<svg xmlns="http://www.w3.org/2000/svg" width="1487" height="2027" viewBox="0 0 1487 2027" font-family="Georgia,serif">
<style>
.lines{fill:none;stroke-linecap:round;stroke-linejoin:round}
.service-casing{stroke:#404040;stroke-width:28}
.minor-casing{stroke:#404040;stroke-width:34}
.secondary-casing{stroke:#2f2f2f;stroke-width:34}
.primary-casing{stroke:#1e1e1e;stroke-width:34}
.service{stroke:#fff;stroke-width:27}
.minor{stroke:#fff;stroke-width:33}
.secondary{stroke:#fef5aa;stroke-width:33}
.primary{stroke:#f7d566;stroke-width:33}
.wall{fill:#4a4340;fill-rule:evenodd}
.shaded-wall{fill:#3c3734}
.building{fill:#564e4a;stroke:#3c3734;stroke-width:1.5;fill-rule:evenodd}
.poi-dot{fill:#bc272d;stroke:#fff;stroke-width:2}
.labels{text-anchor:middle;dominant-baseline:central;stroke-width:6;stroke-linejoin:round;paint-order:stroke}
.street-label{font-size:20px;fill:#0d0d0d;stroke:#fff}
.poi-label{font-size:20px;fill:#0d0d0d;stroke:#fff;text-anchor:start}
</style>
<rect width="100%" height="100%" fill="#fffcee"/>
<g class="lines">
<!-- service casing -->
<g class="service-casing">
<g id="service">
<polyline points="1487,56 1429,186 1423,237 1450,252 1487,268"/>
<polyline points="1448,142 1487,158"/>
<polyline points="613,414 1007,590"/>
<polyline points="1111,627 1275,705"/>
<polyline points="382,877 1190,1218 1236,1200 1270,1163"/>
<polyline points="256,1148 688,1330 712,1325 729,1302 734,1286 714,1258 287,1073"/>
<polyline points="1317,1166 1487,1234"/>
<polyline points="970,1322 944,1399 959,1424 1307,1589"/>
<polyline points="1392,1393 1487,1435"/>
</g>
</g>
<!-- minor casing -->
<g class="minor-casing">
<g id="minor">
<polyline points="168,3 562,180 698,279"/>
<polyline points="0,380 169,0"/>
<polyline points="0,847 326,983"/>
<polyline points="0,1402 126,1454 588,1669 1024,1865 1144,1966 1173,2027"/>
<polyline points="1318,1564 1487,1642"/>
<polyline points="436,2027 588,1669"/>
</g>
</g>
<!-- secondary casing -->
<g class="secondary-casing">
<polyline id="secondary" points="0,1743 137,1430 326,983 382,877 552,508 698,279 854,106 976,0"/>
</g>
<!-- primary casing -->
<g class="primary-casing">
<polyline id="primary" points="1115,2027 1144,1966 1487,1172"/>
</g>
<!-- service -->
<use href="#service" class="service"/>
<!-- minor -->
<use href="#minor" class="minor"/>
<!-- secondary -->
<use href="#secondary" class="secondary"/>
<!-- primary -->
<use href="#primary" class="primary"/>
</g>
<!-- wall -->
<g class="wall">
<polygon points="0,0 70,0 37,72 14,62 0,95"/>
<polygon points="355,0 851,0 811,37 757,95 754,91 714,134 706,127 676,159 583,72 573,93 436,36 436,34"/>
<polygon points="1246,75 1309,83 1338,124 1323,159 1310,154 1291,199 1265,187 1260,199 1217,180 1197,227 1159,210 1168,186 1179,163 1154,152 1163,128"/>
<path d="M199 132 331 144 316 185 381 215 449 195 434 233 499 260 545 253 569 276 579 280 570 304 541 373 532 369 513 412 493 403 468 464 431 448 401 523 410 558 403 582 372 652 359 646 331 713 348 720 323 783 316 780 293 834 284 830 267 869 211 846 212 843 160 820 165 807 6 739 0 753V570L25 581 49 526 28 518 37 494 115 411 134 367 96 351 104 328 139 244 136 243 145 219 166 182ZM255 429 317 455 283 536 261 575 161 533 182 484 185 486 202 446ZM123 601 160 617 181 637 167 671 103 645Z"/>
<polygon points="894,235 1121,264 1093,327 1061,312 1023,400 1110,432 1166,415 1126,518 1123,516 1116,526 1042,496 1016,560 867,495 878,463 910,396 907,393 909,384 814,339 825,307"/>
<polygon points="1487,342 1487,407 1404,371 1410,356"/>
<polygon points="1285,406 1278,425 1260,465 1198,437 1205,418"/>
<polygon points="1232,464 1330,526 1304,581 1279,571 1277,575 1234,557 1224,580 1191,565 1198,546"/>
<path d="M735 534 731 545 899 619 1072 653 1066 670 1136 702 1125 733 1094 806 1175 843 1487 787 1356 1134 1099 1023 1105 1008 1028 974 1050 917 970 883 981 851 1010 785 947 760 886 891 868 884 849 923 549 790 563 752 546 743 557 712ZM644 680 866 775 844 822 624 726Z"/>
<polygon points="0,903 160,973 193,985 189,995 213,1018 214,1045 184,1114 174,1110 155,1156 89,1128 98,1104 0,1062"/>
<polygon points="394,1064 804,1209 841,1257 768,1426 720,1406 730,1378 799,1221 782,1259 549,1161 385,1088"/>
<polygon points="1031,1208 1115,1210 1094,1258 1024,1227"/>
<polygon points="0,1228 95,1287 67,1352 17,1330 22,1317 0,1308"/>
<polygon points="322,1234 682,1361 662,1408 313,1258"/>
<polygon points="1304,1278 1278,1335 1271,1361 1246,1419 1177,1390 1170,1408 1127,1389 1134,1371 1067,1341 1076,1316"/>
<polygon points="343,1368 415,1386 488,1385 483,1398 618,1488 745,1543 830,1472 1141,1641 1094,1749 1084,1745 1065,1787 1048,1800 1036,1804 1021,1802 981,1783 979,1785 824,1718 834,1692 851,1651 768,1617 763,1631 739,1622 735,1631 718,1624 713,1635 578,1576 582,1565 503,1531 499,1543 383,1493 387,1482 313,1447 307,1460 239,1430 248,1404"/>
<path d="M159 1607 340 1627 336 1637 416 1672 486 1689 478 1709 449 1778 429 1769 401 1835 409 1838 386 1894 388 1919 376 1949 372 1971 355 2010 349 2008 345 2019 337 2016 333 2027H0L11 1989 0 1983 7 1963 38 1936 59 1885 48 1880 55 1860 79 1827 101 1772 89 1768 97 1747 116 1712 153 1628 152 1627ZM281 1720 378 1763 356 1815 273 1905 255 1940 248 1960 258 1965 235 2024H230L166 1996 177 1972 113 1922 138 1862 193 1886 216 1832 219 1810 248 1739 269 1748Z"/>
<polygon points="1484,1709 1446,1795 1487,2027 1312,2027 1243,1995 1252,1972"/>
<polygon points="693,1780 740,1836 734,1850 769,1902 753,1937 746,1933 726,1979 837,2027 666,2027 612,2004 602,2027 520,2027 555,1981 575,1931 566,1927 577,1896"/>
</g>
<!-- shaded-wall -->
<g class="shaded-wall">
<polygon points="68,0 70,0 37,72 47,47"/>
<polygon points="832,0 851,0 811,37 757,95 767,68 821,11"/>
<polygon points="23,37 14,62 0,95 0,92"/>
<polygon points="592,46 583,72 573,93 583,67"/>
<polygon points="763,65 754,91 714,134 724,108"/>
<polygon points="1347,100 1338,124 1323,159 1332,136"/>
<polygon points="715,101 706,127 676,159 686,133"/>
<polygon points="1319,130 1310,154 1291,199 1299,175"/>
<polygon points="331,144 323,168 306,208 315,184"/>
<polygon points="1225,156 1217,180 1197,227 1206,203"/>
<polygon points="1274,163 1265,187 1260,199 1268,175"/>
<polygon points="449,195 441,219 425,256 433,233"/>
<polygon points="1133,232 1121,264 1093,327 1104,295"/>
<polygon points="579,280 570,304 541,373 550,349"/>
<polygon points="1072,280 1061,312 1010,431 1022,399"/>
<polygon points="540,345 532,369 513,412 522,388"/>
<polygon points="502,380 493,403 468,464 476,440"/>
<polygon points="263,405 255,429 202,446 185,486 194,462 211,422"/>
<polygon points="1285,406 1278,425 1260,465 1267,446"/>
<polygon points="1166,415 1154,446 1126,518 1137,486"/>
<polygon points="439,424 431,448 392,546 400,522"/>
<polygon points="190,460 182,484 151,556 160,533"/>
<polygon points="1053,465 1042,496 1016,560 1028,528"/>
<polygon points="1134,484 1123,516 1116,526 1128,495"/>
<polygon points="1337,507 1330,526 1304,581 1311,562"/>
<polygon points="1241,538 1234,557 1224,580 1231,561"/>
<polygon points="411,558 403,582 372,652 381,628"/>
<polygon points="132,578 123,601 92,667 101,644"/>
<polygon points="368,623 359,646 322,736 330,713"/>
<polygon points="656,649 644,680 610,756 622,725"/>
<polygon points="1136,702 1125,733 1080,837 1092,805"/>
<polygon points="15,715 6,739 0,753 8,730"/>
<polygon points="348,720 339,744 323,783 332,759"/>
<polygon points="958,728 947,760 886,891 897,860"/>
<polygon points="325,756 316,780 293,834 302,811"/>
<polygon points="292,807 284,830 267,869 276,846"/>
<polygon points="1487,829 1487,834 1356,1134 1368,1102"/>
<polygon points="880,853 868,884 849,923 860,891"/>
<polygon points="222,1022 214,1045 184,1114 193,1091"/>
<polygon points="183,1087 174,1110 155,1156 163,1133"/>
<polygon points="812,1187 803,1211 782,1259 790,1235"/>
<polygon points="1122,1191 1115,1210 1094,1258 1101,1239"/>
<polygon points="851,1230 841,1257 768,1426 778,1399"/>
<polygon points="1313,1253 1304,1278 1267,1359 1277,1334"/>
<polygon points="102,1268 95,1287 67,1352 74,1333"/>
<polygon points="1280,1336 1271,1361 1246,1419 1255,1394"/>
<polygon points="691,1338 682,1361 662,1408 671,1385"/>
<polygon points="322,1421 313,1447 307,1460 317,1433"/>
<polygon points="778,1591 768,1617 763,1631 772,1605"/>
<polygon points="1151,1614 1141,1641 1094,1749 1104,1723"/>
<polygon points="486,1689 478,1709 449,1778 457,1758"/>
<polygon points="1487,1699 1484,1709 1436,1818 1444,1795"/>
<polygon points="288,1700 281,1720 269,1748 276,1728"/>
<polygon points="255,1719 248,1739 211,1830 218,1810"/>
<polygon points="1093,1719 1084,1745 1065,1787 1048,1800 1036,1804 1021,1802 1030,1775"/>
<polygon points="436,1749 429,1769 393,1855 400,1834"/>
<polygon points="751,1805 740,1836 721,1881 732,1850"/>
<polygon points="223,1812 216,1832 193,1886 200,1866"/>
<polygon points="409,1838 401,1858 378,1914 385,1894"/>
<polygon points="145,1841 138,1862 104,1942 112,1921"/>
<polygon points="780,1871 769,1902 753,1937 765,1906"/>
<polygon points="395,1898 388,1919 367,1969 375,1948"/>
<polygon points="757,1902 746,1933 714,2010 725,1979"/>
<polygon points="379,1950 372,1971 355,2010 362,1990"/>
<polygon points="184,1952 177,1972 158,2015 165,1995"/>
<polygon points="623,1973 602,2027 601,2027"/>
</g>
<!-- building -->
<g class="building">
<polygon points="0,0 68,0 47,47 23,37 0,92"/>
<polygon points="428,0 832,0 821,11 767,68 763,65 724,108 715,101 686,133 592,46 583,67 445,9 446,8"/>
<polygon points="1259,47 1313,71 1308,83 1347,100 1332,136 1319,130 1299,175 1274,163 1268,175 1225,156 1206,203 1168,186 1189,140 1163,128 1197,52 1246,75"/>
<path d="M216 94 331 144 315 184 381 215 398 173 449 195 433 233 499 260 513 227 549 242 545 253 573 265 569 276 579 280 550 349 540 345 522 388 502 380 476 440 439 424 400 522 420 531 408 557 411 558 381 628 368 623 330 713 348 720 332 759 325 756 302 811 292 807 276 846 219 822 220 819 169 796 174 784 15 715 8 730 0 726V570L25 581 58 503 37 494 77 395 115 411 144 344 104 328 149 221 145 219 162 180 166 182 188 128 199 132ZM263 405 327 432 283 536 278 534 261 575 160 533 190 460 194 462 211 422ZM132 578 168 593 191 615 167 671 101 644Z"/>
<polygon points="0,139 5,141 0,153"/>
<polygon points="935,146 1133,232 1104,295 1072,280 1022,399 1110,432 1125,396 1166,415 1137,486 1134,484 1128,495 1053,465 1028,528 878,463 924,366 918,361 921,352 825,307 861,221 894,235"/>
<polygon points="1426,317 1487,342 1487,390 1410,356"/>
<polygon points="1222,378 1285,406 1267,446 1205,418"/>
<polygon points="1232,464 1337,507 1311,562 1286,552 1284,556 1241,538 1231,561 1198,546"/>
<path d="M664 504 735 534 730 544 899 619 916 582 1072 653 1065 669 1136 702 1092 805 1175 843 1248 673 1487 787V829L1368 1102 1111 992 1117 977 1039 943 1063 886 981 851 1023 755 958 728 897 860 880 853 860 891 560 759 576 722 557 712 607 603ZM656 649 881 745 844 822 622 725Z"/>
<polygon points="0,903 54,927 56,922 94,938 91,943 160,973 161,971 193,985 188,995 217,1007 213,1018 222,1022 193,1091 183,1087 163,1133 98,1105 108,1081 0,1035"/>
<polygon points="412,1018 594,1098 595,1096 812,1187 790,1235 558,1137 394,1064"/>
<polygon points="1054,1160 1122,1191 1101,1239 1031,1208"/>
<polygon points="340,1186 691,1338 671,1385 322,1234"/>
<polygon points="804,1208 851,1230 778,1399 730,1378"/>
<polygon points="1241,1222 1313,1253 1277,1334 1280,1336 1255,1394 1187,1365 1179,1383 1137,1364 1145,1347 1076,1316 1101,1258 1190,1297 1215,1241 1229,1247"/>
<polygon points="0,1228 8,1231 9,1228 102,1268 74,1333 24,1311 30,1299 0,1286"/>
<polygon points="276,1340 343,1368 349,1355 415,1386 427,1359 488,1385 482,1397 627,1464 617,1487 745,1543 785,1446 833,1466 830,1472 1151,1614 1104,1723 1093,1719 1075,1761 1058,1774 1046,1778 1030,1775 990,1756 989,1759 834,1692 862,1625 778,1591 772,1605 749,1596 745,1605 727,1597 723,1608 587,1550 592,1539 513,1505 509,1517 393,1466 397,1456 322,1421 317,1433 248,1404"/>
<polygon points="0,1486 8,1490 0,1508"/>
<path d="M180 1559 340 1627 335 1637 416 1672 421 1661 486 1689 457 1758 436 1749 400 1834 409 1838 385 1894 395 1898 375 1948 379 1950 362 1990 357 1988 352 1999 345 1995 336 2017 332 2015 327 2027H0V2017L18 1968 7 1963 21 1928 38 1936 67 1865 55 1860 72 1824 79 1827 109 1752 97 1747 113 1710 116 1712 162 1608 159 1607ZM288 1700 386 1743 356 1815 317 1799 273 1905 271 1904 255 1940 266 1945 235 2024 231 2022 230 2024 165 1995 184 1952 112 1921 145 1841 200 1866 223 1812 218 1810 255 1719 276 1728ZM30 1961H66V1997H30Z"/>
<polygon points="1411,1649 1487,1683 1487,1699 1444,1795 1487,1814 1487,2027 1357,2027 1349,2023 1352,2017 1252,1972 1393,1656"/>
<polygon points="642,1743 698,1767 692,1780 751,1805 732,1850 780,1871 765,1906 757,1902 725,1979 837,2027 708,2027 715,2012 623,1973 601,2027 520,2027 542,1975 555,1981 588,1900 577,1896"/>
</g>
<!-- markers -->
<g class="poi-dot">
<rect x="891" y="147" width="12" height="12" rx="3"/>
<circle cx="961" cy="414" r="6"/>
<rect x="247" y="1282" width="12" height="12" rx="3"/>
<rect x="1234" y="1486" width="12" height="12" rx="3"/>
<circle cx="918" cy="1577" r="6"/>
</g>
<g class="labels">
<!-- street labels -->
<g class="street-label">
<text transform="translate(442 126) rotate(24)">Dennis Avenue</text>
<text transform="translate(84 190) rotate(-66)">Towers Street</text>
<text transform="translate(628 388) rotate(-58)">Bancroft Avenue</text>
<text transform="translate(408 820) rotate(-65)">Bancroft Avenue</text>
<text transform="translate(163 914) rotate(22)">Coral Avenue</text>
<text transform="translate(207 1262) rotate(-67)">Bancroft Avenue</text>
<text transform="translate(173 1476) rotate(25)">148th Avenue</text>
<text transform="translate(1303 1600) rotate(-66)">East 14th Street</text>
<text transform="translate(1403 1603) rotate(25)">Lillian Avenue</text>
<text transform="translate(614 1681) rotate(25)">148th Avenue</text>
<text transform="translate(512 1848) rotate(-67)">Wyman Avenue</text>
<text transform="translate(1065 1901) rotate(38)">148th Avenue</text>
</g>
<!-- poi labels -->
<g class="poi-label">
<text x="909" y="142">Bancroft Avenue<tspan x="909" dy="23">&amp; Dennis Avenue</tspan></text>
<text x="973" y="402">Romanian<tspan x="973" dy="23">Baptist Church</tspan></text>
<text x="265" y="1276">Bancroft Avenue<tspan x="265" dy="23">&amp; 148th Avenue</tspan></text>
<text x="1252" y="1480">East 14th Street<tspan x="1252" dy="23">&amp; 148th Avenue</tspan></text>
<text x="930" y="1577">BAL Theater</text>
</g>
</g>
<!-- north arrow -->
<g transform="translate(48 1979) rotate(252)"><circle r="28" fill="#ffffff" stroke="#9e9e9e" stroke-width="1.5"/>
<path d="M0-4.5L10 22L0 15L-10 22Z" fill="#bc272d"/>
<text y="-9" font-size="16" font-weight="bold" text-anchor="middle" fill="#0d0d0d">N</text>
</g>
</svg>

_ _ _

*About this exercise*
Your task is to find every line above containing the word "lines" and copy it.

*Solution for this exercise*
.lines{fill:none;stroke-linecap:round;stroke-linejoin:round}
<g class="lines">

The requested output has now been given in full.